Pete’s fans might find it groovy; anyone else has plenty of other “12 Days of Christmas” variants to choose among

Pete, the cat who couldn’t care less, celebrates Christmas with his inimitable lassitude.

If it weren’t part of the title and repeated on every other page, readers unfamiliar with Pete’s shtick might have a hard time arriving at “groovy” to describe his Christmas celebration, as the expressionless cat displays not a hint of groove in Dean’s now-trademark illustrations. Nor does Pete have a great sense of scansion: “On the first day of Christmas, / Pete gave to me… / A road trip to the sea. / GROOVY!” The cat is shown at the wheel of a yellow microbus strung with garland and lights and with a star-topped tree tied to its roof. On the second day of Christmas Pete gives “me” (here depicted as a gray squirrel who gets on the bus) “2 fuzzy gloves, and a road trip to the sea. / GROOVY!” On the third day, he gives “me” (now a white cat who joins Pete and the squirrel) “3 yummy cupcakes,” etc. The “me” mentioned in the lyrics changes from day to day and gift to gift, with “4 far-out surfboards” (a frog), “5 onion rings” (crocodile), and “6 skateboards rolling” (a yellow bird that shares its skateboards with the white cat, the squirrel, the frog, and the crocodile while Pete drives on). Gifts and animals pile on until the microbus finally arrives at the seaside and readers are told yet again that it’s all “GROOVY!”

**WRITTEN EXERCISE 1**
List every gift Pete gives on the days of Christmas named in the review, with the number given for each.
**WRITTEN EXERCISE 2**
Write out the stretch of the review from "Pete’s fans might" through "his inimitable lassitude.", word for word.

**EXTRACTED ENTRIES**

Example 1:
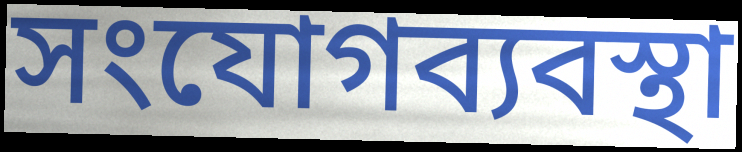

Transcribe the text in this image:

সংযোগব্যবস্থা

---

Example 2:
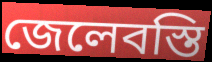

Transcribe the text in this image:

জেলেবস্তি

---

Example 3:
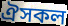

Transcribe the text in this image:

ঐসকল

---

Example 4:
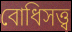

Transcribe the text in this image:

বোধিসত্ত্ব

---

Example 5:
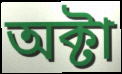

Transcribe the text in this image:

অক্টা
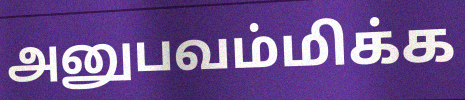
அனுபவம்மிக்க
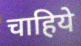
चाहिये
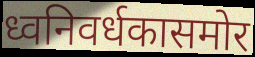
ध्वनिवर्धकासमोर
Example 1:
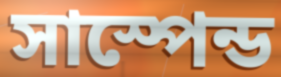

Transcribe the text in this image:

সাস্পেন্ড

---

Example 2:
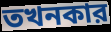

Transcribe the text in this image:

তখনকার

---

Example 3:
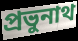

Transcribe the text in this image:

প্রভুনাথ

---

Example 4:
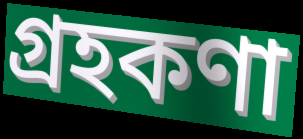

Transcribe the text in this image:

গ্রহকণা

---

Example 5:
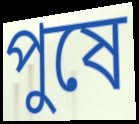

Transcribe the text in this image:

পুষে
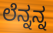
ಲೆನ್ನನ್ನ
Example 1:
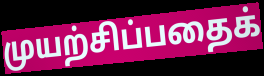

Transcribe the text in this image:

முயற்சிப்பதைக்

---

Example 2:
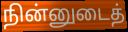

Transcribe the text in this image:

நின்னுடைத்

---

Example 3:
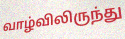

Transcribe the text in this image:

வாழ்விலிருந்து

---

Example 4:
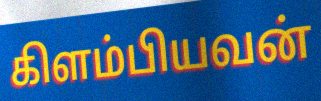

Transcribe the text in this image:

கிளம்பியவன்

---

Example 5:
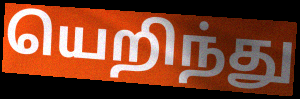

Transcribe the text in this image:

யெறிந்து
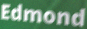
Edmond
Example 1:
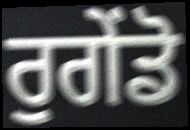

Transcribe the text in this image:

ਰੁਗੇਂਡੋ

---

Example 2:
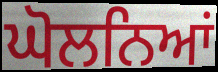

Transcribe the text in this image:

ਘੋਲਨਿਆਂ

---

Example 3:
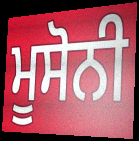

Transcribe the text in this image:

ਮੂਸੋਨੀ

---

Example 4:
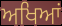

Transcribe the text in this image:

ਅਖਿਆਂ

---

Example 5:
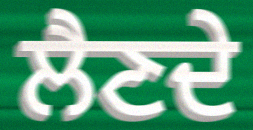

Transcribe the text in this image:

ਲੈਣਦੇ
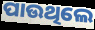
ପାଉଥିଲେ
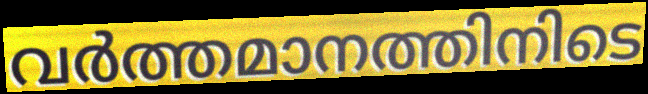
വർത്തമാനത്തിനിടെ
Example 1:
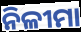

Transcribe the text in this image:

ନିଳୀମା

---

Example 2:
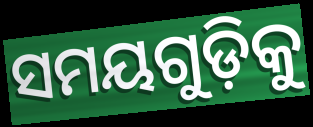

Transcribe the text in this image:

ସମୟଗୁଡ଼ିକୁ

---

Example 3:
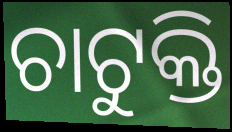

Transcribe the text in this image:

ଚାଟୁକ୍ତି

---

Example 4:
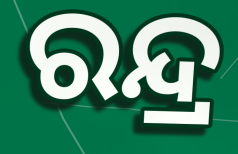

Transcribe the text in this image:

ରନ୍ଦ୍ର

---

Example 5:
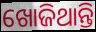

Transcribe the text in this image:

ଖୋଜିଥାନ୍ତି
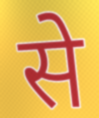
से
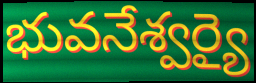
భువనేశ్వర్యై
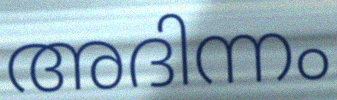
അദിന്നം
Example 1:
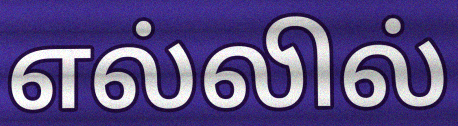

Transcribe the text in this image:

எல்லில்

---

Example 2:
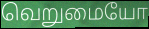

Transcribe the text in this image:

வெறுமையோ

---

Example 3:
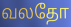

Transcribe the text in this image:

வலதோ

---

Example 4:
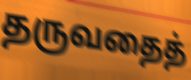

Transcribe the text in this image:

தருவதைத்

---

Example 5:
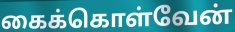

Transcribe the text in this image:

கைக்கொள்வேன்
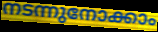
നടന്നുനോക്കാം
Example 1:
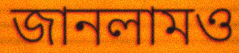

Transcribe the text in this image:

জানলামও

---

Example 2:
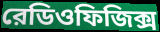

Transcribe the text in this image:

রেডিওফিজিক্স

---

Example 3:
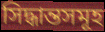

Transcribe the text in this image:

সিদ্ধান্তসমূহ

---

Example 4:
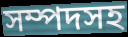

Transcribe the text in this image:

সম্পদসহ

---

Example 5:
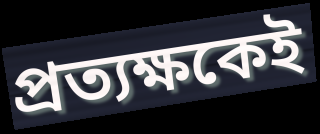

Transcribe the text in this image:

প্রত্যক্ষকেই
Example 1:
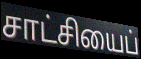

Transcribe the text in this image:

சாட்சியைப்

**FULL OUTPUT 1**
- A road trip to the sea (first day)
- 2 fuzzy gloves
- 3 yummy cupcakes
- 4 far-out surfboards
- 5 onion rings
- 6 skateboards rolling

**FULL OUTPUT 2**
Pete’s fans might find it groovy; anyone else has plenty of other “12 Days of Christmas” variants to choose among

Pete, the cat who couldn’t care less, celebrates Christmas with his inimitable lassitude.